Required action:
Say how many lines in the following entries include "depth", and add nothing else.

Scene geometry reasoning data:
--

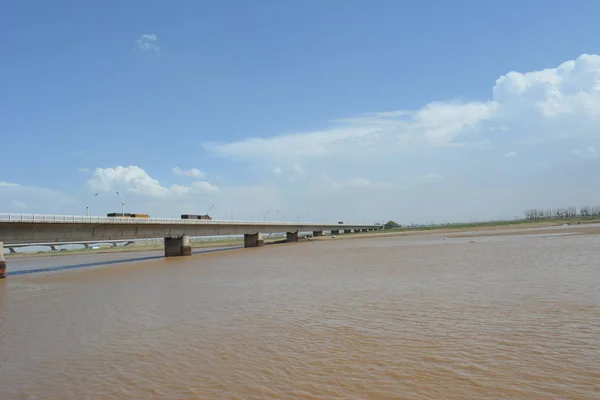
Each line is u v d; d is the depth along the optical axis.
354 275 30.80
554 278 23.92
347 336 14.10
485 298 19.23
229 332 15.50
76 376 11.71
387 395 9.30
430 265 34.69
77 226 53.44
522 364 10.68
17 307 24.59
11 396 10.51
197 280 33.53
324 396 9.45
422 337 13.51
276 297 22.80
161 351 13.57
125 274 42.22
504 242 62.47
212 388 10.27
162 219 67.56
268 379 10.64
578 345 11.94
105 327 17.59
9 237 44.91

--

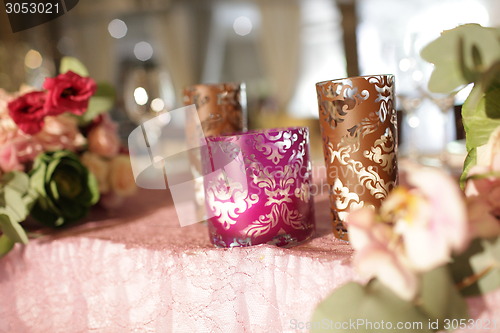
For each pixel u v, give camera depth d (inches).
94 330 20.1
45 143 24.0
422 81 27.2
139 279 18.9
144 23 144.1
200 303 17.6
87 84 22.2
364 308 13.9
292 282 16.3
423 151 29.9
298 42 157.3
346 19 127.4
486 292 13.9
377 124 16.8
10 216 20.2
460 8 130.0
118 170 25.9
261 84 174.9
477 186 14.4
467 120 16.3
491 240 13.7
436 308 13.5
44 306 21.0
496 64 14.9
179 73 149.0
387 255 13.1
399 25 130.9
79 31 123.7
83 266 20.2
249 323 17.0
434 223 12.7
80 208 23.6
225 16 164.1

--

Answer to this task:
2